_Exercise passage_
Video: CMAF with ByteRange – A Unified & Efficient Solution for Low Latency Streaming

Apple’s LL-HLS protocol is the most recent technology offering to deliver low-latency streams of just 2 or 3 seconds to the viewer. Before that, CMAF which is built on MPEG DASH also enabled low latency streaming. This panel with Ateme, Akamai and THEOplayer asks how they both work, their differences and also maps out a way to deliver both at once covering the topic from the perspective of the encoder manufacturer, the CDN and the player client.

We start with ATEME’s Mickaël Raulet who outline’s CMAF starting with its inception in 2016 with Microsoft and Apple. CMAF was published in 2018 and most recently received detailed guidelines for low latency best practice in 2020 from the DASH Industry Forum. He outlines that the idea of CMAF is to build on DASH to find a single way of delivering both DASH and HLS using once set of media. THe idea here is to minimise hits on the cache as well as storage. Harnessing the ISO BMFF CMAF adds on the ability to break chunks in to fragments opening up the promise of low latency delivery.



Mickaël discusses the methods of getting hold of these short fragments. If you store the fragments separately, then you double your storage as 4 fragments make up a whole segment. So it’s better to have all the fragments written as a segment. We see that Byterange requests are the way forward whereby the client asks the server to start delivering a file from a certain number of bytes into the file. We can even request this ahead of time, using a preload hint, so that the server can push this data when it’s ready.

_Problem to work on_
Please continue the write-up on low-latency streaming with CMAF and byte-range requests, picking up after its final sentence.

_Recorded data_
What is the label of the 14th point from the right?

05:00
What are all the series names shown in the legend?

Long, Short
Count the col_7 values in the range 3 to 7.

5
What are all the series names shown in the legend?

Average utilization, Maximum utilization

---

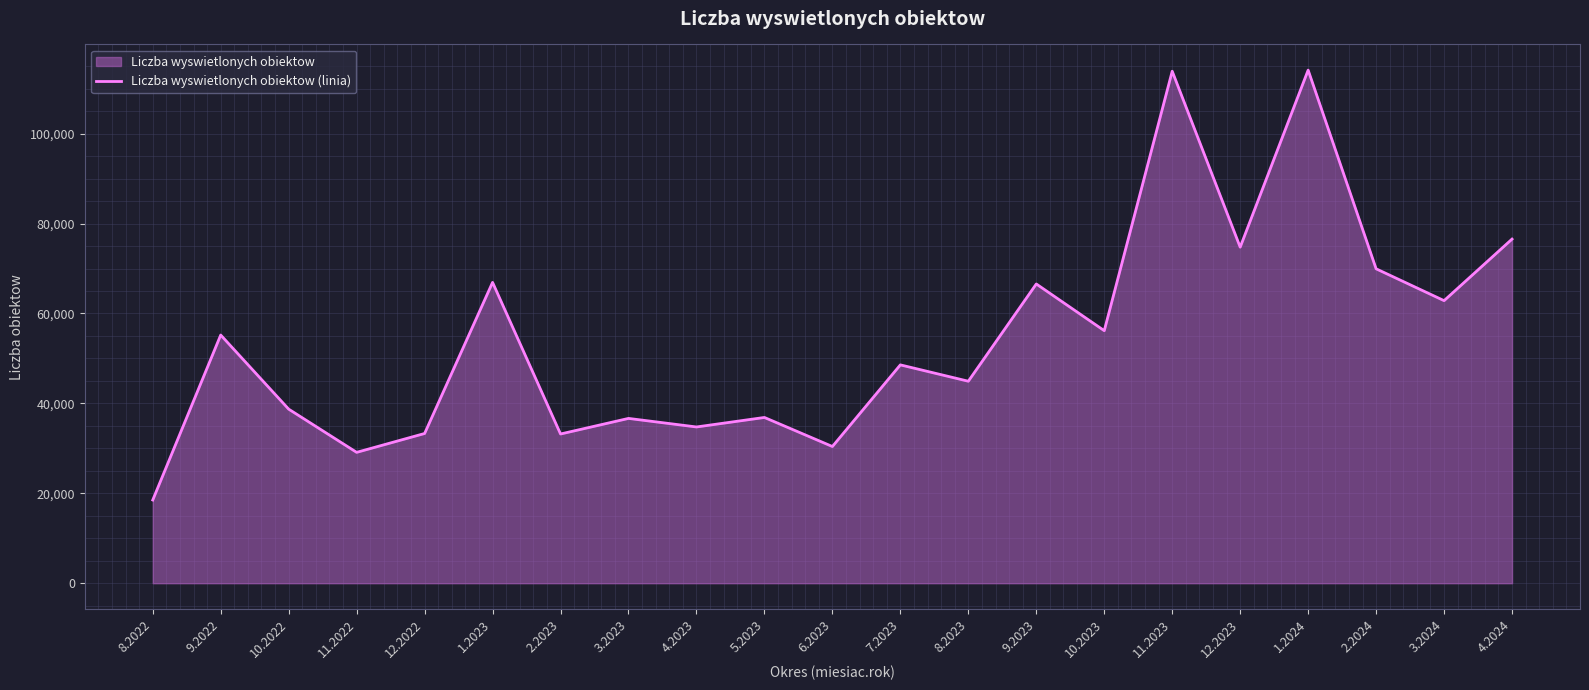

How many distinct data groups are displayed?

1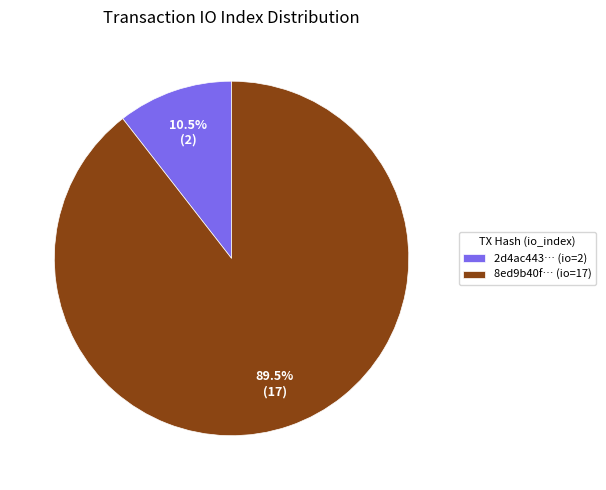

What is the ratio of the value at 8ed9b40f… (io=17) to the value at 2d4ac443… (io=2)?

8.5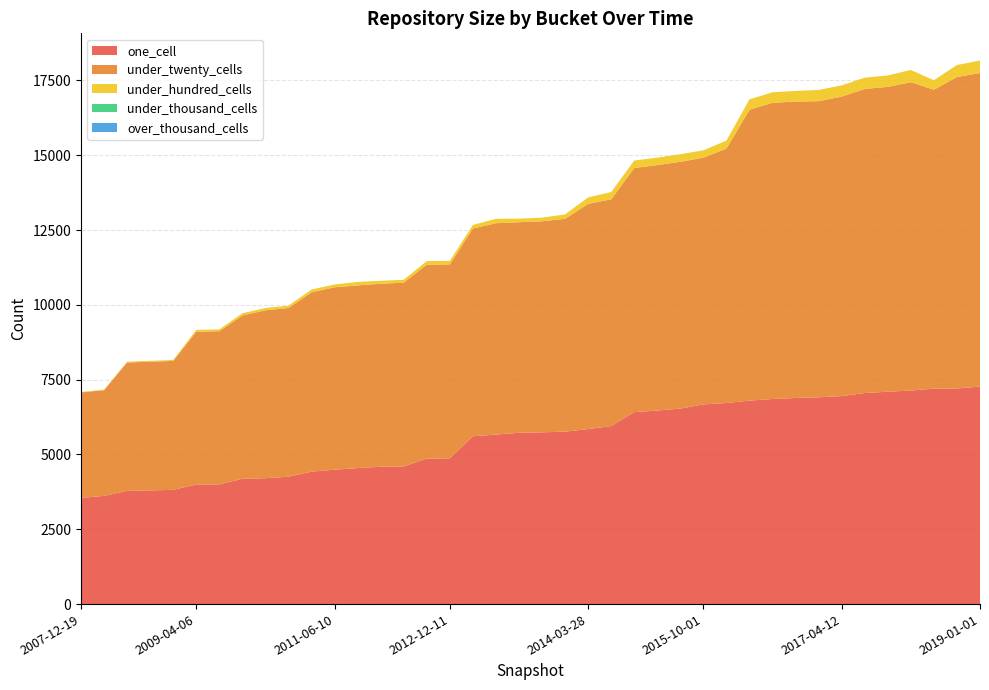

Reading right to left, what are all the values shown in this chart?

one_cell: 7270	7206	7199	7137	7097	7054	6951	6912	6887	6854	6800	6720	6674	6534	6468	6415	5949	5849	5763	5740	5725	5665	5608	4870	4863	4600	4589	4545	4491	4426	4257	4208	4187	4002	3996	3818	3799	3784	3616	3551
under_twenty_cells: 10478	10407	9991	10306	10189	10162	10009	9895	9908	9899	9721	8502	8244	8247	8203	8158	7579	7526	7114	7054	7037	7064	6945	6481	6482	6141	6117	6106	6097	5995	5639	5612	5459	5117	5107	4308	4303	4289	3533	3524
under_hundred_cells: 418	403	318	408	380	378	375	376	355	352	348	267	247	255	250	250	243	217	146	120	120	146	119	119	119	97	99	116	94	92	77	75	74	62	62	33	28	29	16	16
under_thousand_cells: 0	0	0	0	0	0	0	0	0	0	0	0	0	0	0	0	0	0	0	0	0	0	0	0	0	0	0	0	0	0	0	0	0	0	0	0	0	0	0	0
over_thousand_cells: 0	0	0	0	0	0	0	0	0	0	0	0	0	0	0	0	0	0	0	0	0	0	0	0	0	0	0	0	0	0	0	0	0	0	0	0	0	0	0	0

_Exercise result_
Next we hear from Akamai’s Will Law who examines how Apples LL-HLS protocol can work within the CDN to provide either CMAF for LL-HLS from the same media files. He uses the example of a 4-second segments with four second-long parts. A standard latency player would want to download the whole 4-second segment where as a LL-HLS player would want the parts. DASH, has similar requirements and so Will focusses on how to bring all of these requirements down into the mimum set of files needed which he calls a ‘common cache footprint’ using CMAF.

He shows how byterange requests work, how to structure them and explains that, to help with bandwidth estimation, the server will wait until the whole of the byterange is delivered before it sends any data thus allowing the client to download a wire speed. Moreover a single request can deliver the rest of the segments meaning 7 requests get collapsed into 1 or 2 requests which is an important saving for CDNs working at scale. It is possible to use longer GOPs for a 4-second video clip than for 1-second parts, but for this technique to work, it’s important to maintain the same structure within the large 4-second clip as in the 1-second parts.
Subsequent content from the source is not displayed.